>> begin Excerpted text

That argument falls off the tight-rope every time.
On point one... the Bible is a product of our tradition. Without the Catholic Church and her traditions you would not have a canon of scripture.
On point two... please review John 3:16 and see tag line.
Only if you believe Catholics ignore the 1st Commandment.
When you ask your neighbor to pray for you, is that person acting as a mediator? No. He is merely offering his prayer as well. So why not ask your neighbors in Heaven to pray for you? Why not ask His mother? The people at the wedding feast at Cana did, and look what happened! (John 2:1-11)
Perhaps you need to recognize that the English word “pray,” has multiple meanings. If you believe that all prayer is identical, then you are constraining the definition.
Pray, as in worship due only to God, is one thing. Pray, as to petition others on our behalf, is something totally different.
Finally, are the souls in Heaven “dead?” Assuming you go to Heaven, will you be dead? NO! You will be praising God ceaselessly! As a member of the Body of Christ, you will also be petitioning Him for the souls of your brethren on Earth.
Those “dead people” are alive in Christ!
In Catholicism, the “church” includes the living and the dead who have gone before us.
Since the prayers of a righteous man is efficacious, according to James, we ask all sorts of folks to pray for us: Jesus’ mom, our dead relatives, saints who we like, our next door neighbor, the beggers who come to our door.
It’s not logical but a human impulse to ask others to pray with us to god, and we figure the more who ask the more likely he will answer us.
The Centurian asked the Jewish leaders to ask Jesus to come to heal his servant, so there is a biblical precedent for asking for an intermediary to help us.

>> end Excerpted text
>> begin Data provided

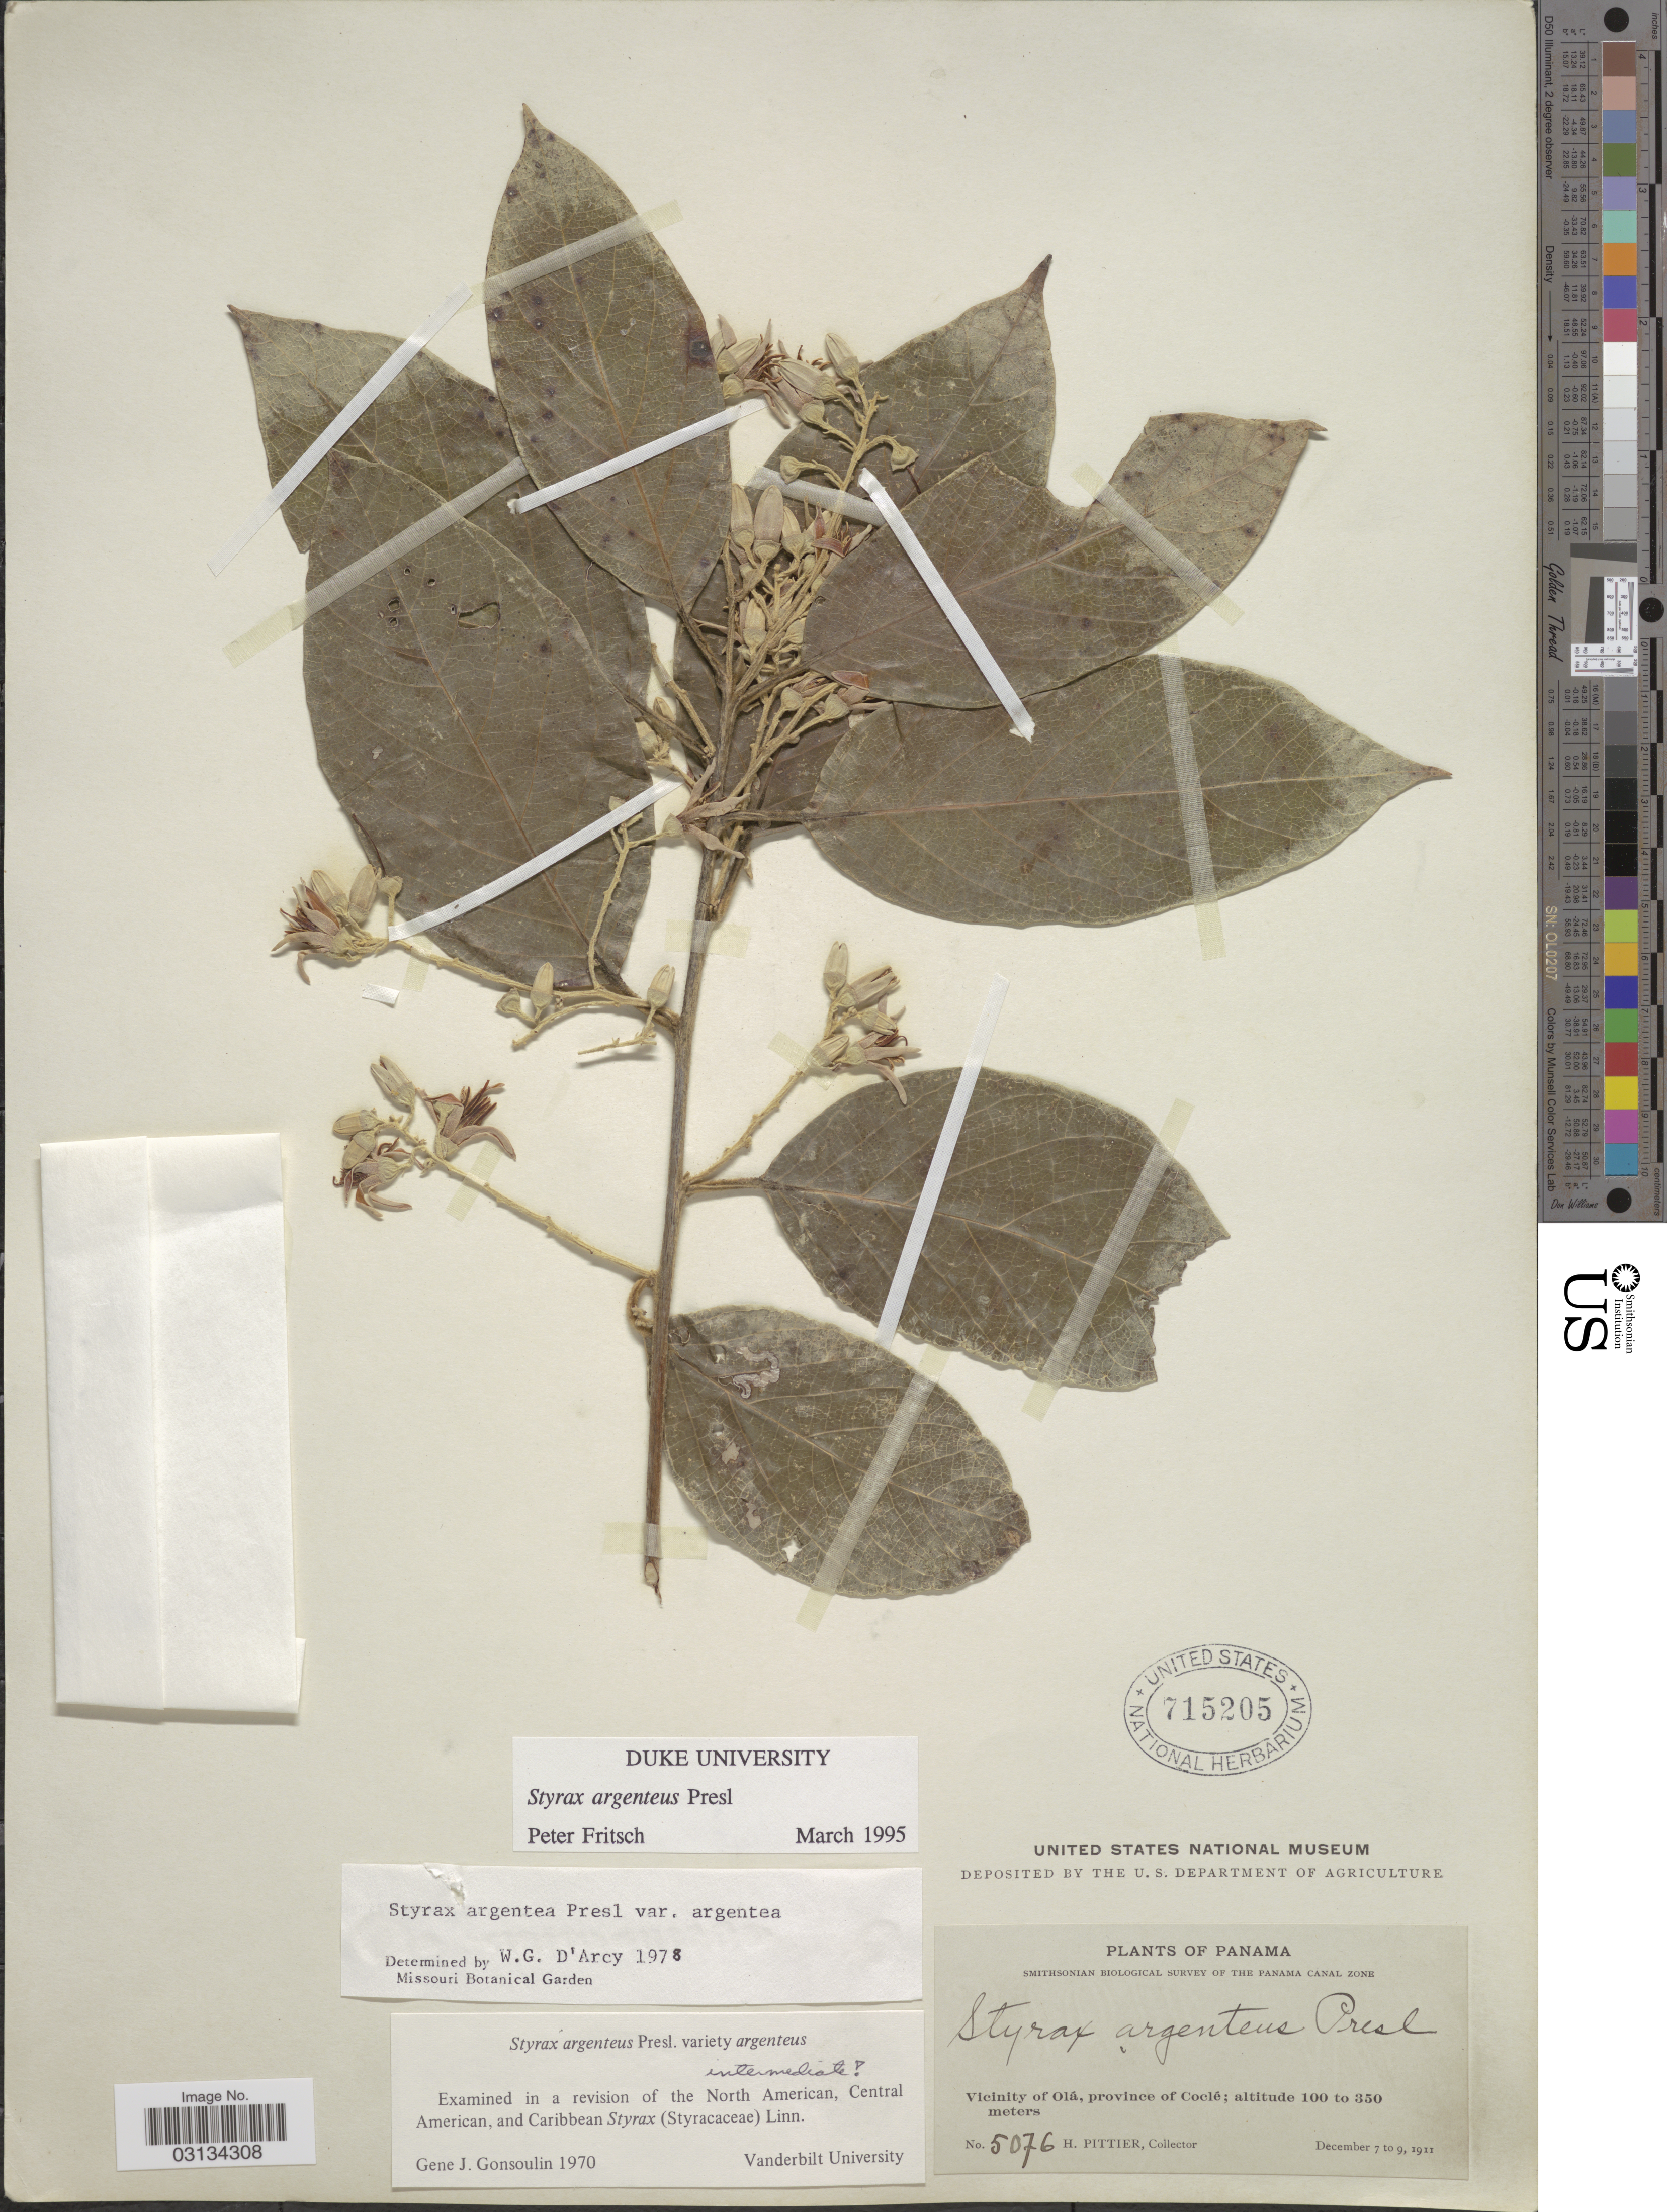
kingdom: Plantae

>> end Data provided

#### [What you need to do]
Print the part of the excerpt on asking others to pray between "The Centurian asked" and "to help us.", inclusive.

#### [Answer to the task]
The Centurian asked the Jewish leaders to ask Jesus to come to heal his servant, so there is a biblical precedent for asking for an intermediary to help us.